Although Putin has the money to ensure the continuity of his country's economy for some time, Russians are increasingly feeling as if they have been excluded from the global economy, and Moscow will not be able to avoid a massive economic recession, with the Organization for Economic Cooperation and Development forecasting that the Russian economy will shrink by 10% This year, at least 4% next year, a much worse forecast than any European country.

But the unprecedented flow of gas money is giving Putin more leverage over a heavily sanctioned country, and he is using it to try to convince “neutral” countries that he is heading for victory as the West heads toward a cost-of-living crisis from which its elected leaders may find it difficult to recover.

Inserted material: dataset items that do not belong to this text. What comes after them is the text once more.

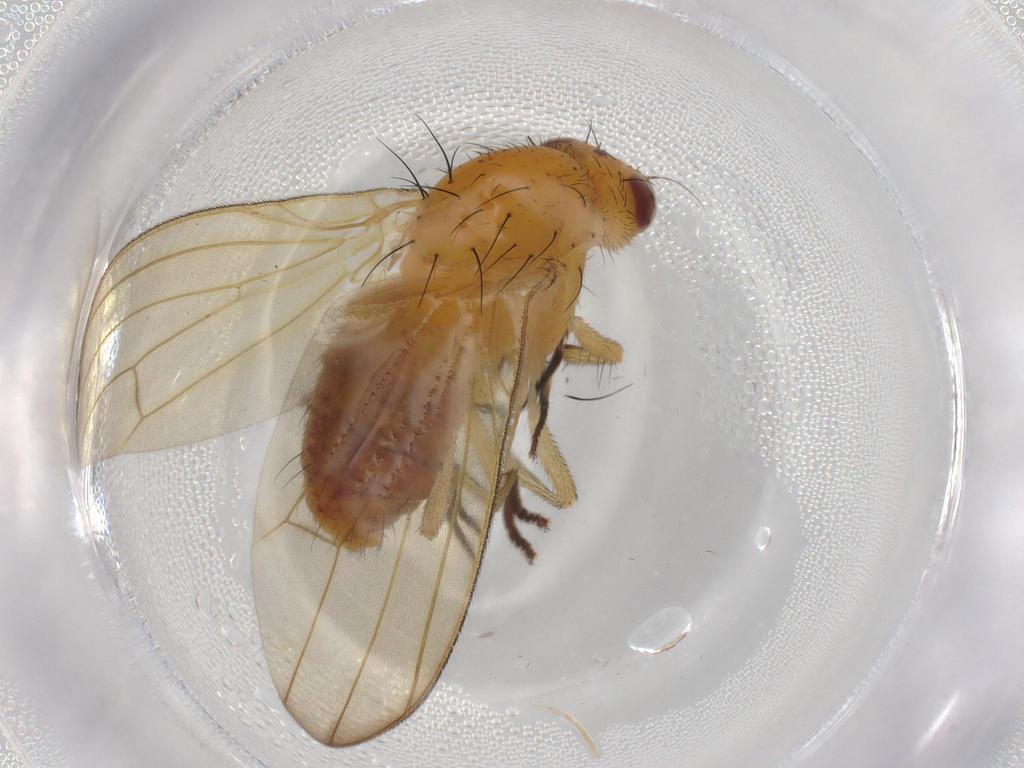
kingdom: Animalia
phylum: Arthropoda
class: Insecta
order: Diptera
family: Lauxaniidae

The writer reveals that, in fact, the sanctions were not part of a long-term strategy, but rather an automatic response - almost - from governments and international companies, and their repercussions on the West were not properly dealt with, and there are already signs of Germany's hesitation and failure to deliver the weapons that were promised by Ukraine.

She concludes by saying that it is not really surprising that Western countries that benefit from a certain level of their energy independence, such as the United States, are more optimistic about unspecified bans, while Schultz seems to hope that the conflict will be over by winter, stressing that they should all Dealing with the impact of sanctions extending far beyond the intended target.